=== Section Start ===

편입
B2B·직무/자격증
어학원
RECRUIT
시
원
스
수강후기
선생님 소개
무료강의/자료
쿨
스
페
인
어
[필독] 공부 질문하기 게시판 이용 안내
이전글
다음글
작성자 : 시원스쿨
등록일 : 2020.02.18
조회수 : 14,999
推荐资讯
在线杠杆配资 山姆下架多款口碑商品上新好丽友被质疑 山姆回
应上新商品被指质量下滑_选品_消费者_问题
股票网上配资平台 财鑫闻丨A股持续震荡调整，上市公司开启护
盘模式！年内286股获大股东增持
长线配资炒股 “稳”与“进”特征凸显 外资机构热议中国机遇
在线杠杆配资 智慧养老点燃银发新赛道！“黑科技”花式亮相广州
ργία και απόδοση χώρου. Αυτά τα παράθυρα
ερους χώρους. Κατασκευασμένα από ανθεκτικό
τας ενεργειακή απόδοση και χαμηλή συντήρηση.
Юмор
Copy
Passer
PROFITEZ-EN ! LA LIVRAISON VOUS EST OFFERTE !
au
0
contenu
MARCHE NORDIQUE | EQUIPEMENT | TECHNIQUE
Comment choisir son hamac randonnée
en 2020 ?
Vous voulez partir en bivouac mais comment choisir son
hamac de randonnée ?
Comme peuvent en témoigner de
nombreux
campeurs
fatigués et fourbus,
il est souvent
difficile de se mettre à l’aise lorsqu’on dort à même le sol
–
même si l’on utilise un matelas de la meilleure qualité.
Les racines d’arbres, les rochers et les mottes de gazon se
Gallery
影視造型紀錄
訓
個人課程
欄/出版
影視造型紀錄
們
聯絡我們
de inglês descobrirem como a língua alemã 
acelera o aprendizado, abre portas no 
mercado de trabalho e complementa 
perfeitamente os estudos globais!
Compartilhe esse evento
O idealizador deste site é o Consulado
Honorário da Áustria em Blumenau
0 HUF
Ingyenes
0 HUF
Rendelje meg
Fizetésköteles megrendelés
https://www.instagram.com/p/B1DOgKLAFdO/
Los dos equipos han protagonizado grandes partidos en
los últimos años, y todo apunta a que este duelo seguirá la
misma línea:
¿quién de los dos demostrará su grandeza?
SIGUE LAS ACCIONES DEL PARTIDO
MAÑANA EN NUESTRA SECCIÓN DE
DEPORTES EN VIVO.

=== Section End ===

* _What you need to do_: Each line above from the one with "盘模式！年内286股获大股东增持" up to and including the one with "il est souvent" must be set down exactly, and no line outside that span may appear.

* _Task result_:
盘模式！年内286股获大股东增持
长线配资炒股 “稳”与“进”特征凸显 外资机构热议中国机遇
在线杠杆配资 智慧养老点燃银发新赛道！“黑科技”花式亮相广州
ργία και απόδοση χώρου. Αυτά τα παράθυρα
ερους χώρους. Κατασκευασμένα από ανθεκτικό
τας ενεργειακή απόδοση και χαμηλή συντήρηση.
Юмор
Copy
Passer
PROFITEZ-EN ! LA LIVRAISON VOUS EST OFFERTE !
au
0
contenu
MARCHE NORDIQUE | EQUIPEMENT | TECHNIQUE
Comment choisir son hamac randonnée
en 2020 ?
Vous voulez partir en bivouac mais comment choisir son
hamac de randonnée ?
Comme peuvent en témoigner de
nombreux
campeurs
fatigués et fourbus,
il est souvent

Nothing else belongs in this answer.